+++ INFORMATION

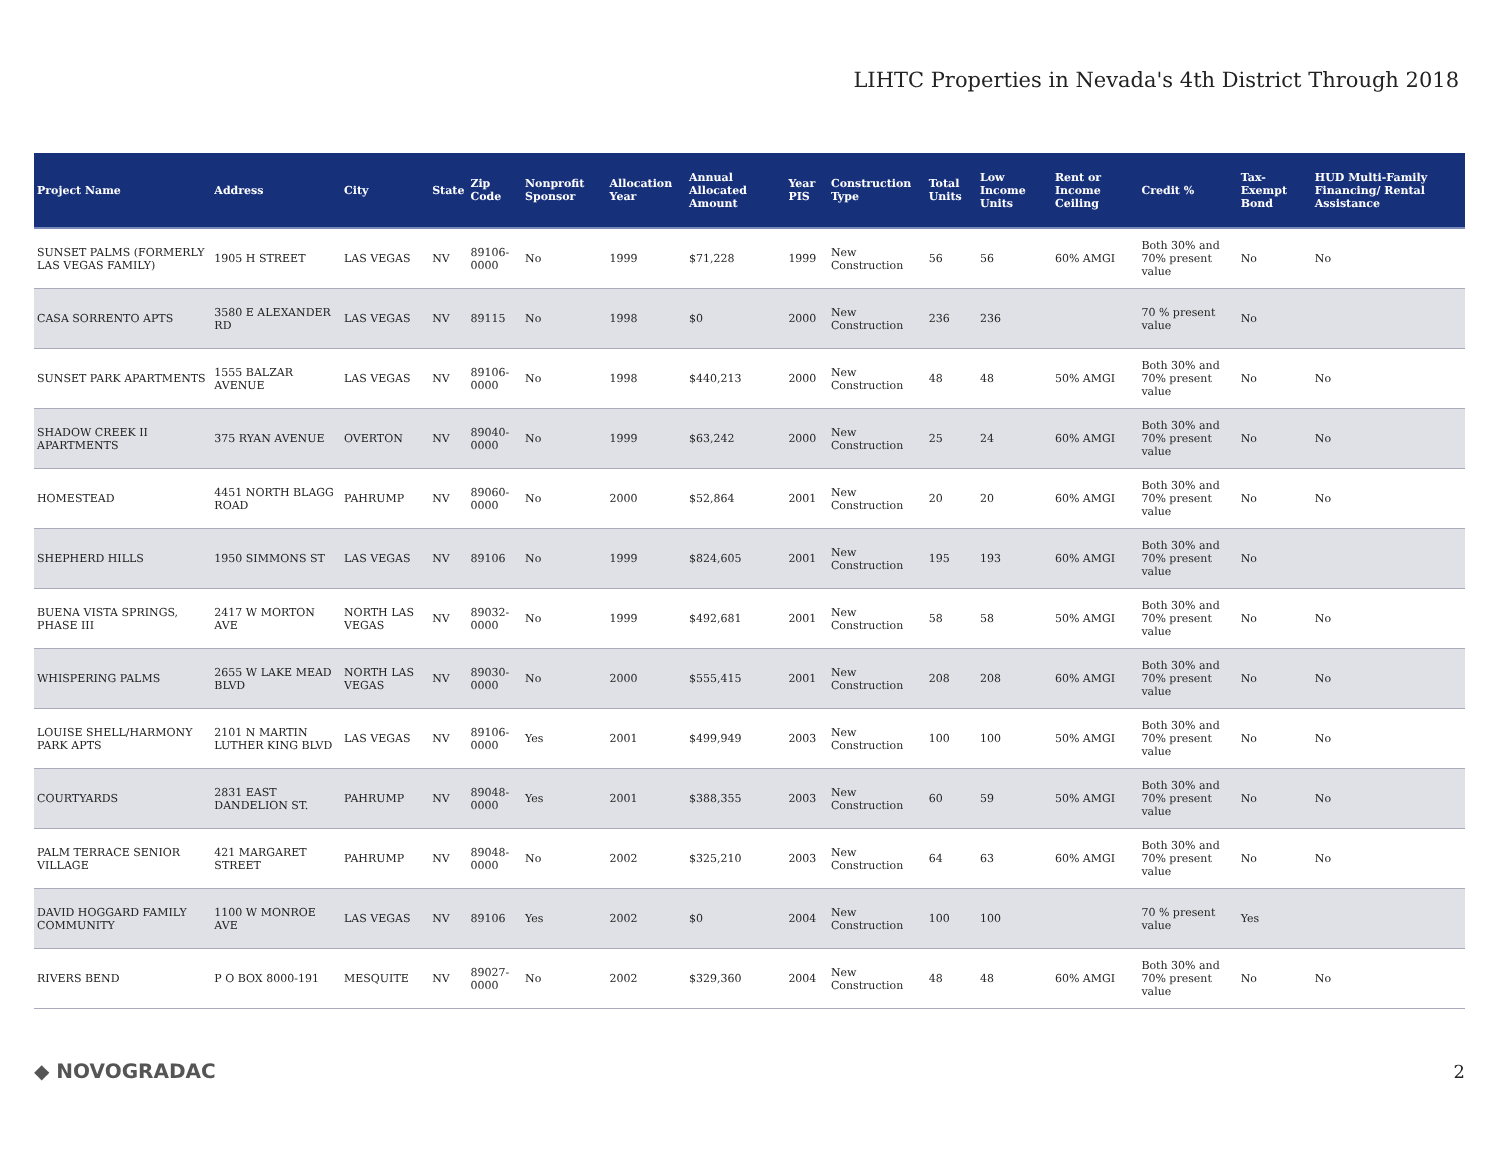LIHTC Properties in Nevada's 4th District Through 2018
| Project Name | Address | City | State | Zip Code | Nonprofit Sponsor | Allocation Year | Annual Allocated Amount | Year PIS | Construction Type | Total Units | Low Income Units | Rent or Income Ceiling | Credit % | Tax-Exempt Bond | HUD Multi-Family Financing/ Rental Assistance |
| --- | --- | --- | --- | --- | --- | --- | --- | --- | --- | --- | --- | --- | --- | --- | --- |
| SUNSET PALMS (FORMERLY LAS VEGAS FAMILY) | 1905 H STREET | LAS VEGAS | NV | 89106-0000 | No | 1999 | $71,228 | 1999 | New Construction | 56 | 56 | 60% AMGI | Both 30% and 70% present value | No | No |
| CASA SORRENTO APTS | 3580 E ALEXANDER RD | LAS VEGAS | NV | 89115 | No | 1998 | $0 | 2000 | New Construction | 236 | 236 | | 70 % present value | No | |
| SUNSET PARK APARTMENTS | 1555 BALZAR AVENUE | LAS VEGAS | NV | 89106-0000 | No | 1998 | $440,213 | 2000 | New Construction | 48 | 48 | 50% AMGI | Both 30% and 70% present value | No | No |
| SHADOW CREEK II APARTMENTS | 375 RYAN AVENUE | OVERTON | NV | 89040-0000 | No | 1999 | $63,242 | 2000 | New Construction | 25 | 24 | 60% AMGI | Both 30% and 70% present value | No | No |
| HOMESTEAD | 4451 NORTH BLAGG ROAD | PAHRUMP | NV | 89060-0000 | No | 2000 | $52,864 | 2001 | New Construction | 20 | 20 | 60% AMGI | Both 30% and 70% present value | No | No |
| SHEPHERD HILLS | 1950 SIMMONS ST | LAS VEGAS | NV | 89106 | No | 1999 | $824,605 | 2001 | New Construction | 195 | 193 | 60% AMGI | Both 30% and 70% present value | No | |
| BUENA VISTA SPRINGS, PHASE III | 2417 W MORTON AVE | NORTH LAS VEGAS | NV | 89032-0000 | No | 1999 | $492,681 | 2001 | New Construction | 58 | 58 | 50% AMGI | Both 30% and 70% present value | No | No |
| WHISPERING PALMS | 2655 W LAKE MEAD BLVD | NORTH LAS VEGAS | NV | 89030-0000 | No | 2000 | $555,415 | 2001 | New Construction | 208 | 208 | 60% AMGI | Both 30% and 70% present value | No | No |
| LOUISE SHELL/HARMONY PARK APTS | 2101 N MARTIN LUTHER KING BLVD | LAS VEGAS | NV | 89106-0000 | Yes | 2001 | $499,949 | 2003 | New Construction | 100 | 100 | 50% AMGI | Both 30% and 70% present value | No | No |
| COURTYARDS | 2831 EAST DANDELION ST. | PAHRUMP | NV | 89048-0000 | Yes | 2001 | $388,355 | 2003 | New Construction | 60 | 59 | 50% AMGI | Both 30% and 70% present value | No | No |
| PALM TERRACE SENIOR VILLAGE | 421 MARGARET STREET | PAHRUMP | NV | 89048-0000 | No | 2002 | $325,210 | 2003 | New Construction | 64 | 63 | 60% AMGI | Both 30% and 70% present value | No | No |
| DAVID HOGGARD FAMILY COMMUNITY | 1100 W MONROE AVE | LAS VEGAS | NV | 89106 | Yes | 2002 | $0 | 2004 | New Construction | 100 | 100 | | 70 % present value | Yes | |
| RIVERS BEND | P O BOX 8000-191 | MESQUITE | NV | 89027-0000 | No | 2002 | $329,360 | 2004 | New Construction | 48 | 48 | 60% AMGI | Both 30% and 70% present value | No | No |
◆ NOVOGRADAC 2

++++++

** EXERCISE **
All lines above containing the string "STREET" are to be collected.

** RESULT FOR THIS TASK **
| SUNSET PALMS (FORMERLY LAS VEGAS FAMILY) | 1905 H STREET | LAS VEGAS | NV | 89106-0000 | No | 1999 | $71,228 | 1999 | New Construction | 56 | 56 | 60% AMGI | Both 30% and 70% present value | No | No |
| PALM TERRACE SENIOR VILLAGE | 421 MARGARET STREET | PAHRUMP | NV | 89048-0000 | No | 2002 | $325,210 | 2003 | New Construction | 64 | 63 | 60% AMGI | Both 30% and 70% present value | No | No |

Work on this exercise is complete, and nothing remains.